Abstract

The framing of issues of migration and clandestine travel in the European Union are tied up with a historically-specific ethos towards the outsider, which, after philosopher Jacques Rancière, I term a “count”. The count shaping the interventions of contemporary advocacy and humanitarian groups derives from conceptions of ethics rooted in political modernity, and – for Rancière – are also responsible for foreclosing disruptive appearances of equality. In practice, postures of compassion towards the refugee convert expressions of vocal dissent into matters for moral sympathy. In this paper I explore the implications of this claim for a future politics of asylum, focussing on moments of interruption to an underlying count.
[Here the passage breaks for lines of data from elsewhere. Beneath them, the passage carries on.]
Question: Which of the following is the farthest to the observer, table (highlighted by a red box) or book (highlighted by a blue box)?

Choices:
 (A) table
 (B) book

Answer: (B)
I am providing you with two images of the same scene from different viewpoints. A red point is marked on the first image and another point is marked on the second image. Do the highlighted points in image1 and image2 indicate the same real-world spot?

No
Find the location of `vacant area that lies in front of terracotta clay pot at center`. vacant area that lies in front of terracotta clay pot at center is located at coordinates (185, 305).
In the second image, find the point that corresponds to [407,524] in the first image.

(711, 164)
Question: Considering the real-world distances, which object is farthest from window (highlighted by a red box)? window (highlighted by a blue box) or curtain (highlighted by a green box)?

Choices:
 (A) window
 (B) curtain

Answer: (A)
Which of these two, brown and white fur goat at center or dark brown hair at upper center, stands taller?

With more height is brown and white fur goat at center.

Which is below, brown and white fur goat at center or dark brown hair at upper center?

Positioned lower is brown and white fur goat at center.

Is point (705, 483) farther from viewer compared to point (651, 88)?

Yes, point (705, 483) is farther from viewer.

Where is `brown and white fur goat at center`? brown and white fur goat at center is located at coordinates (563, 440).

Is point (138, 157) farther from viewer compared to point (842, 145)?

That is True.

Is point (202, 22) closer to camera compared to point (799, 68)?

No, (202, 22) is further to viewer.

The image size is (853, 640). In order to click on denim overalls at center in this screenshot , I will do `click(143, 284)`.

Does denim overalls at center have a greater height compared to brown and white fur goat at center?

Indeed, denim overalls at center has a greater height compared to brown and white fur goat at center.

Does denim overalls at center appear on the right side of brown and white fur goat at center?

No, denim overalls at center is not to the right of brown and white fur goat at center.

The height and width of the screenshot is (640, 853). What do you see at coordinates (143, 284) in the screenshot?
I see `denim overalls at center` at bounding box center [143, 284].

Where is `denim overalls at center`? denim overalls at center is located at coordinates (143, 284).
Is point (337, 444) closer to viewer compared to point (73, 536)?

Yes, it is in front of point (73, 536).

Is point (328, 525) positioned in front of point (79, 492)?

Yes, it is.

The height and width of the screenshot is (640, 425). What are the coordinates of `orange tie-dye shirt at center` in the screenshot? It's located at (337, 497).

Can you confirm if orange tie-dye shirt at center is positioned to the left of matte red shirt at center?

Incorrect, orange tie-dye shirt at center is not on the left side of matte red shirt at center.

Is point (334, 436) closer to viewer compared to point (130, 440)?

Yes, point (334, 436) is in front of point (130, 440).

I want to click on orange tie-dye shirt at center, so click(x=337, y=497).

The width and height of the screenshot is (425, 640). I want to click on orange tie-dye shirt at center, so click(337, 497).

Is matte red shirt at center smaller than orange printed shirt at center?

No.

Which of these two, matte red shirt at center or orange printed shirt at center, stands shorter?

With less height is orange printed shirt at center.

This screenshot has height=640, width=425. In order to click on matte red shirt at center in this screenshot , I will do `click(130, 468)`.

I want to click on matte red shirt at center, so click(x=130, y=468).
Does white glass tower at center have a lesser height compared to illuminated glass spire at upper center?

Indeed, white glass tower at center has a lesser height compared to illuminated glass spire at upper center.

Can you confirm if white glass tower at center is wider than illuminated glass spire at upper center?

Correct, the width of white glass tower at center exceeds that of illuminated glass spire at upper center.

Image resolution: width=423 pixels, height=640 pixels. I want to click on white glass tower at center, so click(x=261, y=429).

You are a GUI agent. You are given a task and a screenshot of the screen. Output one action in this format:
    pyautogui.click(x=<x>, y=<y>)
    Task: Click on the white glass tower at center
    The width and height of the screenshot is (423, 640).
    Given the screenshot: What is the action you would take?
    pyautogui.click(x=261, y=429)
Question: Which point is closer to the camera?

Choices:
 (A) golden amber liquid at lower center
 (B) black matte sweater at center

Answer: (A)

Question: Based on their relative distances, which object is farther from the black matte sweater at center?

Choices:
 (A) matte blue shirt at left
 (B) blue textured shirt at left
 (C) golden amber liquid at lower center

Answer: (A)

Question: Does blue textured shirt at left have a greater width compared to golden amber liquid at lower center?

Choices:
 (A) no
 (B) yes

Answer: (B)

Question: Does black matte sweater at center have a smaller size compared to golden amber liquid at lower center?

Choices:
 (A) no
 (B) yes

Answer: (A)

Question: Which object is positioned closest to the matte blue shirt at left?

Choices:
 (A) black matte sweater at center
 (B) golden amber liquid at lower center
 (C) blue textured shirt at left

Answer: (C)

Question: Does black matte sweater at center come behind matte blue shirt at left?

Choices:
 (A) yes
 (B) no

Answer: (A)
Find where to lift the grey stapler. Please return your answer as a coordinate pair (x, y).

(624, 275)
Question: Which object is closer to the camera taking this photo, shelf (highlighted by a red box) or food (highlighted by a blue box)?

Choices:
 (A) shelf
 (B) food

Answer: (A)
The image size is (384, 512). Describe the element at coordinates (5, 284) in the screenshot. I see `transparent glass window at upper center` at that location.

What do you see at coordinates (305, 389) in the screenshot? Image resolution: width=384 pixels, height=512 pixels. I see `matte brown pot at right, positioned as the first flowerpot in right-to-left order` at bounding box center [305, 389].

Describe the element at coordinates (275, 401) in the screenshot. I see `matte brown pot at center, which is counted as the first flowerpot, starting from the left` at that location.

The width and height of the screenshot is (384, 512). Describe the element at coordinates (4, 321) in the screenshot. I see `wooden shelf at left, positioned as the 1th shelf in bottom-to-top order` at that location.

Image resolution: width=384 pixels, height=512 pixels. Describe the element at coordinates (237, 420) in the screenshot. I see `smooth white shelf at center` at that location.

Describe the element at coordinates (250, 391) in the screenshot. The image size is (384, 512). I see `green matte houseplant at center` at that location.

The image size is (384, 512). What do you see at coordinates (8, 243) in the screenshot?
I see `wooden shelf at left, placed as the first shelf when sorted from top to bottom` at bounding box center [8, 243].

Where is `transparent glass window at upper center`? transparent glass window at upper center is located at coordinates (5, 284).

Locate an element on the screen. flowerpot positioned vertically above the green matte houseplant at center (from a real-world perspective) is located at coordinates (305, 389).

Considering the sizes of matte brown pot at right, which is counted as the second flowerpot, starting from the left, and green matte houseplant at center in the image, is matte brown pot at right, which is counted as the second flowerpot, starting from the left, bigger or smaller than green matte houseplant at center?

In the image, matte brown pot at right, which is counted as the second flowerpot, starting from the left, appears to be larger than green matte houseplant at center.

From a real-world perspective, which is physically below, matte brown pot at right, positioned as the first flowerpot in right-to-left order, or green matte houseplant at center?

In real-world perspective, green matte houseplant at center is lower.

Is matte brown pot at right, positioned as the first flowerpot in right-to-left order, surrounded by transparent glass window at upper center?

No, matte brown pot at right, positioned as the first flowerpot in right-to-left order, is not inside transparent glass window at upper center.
I suggest that the staging of the situation of undocumented migrants in Calais through the figure of the migrant rather than the refugee demonstrates a recasting of activism as a form of political listening rather than political speech – in this sense the interventions of anarchistic network No Borders reflect a call for a continuous “recount” of the situation, over an affirmation of a particular framing of the situation. In some ways this call remains problematic, sometimes reframing the voices of local people and migrants according to an external vision of politics. Nevertheless, I hold that this denaturalisation of compassionate hospitality as the only ethical response to asylum is useful in the broader terrain of political dissent, and points to the importance of embodied habit as a locus for enduring social transformations.